The Reel Review
Frustrated by a lack of action by the FBI, a Native American woman living on Oklahoma’s Seneca-Cayuga Reservation takes matters into her own hands to find out what has happened to her missing sister, while also trying to take care of her sister’s teenage daughter. Lily Gladstone (Flowers of the Killer Moon, The Unknown Country), Isabel Deroy-Olson and Shea Whigham star in this crime drama.
Co-writer/director Erica Tremblay touches on several themes in her feature film debut – systemic poverty and crime among Native Americans, the shockingly high number of missing Native American women, and a frustrating reluctance (or unwillingness) by authorities to investigate those missing persons cases. Gladstone’s Jax, who has a criminal record, takes the investigation into her own hands as she discovers her sister, who was working as a stripper, was also dealing drugs. She triggers an “Amber alert” when she defies guardianship orders giving her father (Whigham) custody of her niece, taking her to the upcoming annual powwow in Oklahoma City that features a mother-daughter dance.
The slow pacing and a frustratingly implausible Thelma and Louise-type third act will frustrate viewers looking for more realism, but for those with the patience to look past that, Fancy Dance is an important film about the difficult challenges faced by many Native Americans, particularly women and girls. The ending is a poignant one.
REEL FACTS
• Lily Gladstone filmed Fancy Dance during breaks in filming 2023’s Killers of the Flower Moon, which earned her a Best Actress Oscar nomination.
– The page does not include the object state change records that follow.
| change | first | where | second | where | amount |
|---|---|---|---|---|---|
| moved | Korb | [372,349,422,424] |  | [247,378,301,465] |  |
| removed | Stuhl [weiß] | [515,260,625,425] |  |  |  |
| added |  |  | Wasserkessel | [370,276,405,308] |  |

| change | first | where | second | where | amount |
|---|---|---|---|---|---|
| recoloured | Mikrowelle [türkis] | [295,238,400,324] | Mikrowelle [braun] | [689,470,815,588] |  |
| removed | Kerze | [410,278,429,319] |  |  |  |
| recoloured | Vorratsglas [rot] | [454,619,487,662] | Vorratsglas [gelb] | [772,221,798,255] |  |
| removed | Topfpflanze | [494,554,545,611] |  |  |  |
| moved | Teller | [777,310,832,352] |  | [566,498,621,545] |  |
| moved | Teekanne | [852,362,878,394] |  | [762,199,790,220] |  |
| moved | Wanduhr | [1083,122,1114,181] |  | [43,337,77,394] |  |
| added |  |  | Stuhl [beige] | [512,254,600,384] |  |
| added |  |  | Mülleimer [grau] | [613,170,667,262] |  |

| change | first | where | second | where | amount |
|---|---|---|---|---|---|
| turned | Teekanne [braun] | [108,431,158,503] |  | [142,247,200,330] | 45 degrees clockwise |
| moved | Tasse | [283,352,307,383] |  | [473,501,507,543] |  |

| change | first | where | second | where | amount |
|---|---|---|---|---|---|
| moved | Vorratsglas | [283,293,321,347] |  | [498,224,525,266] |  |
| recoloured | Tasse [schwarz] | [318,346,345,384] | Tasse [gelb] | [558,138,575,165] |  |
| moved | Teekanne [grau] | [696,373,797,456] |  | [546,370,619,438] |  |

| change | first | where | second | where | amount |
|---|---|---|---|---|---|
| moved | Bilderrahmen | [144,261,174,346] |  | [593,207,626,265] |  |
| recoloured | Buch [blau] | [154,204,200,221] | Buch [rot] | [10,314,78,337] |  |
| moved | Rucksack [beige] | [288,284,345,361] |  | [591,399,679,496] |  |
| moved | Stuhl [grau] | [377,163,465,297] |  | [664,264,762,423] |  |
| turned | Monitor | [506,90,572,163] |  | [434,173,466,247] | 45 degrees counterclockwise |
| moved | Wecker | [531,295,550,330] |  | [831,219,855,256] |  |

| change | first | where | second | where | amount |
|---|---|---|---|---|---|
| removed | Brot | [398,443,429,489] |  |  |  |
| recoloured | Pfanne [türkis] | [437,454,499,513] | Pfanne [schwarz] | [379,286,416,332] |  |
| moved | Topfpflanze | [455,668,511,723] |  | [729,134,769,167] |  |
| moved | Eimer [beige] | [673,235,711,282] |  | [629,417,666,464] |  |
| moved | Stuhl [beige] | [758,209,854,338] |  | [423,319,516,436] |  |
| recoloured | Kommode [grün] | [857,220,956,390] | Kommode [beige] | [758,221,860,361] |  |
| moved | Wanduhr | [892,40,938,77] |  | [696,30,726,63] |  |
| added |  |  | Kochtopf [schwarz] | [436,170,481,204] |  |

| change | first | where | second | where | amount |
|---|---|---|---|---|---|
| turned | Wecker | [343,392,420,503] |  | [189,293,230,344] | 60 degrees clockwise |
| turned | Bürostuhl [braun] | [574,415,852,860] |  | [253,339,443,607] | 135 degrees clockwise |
• The National Crime Information Center says that in 2020 alone, there were nearly 5300 reports of missing Native American and Alaska Native women and girls – 10 times higher than the national average. One of the contributing factors is the patchwork laws surrounding tribal, state and federal agencies which leads to bureaucratic gaps over which agency should investigate each case.
• The Seneca-Cayuga Nation, in far northeastern Oklahoma, is one of three federally-recognized tribes of Seneca people in the United States. It has approximately 5000 members. There are fewer than 100 fluent speakers of Cayuga, which the cast in Fancy Dance spoke.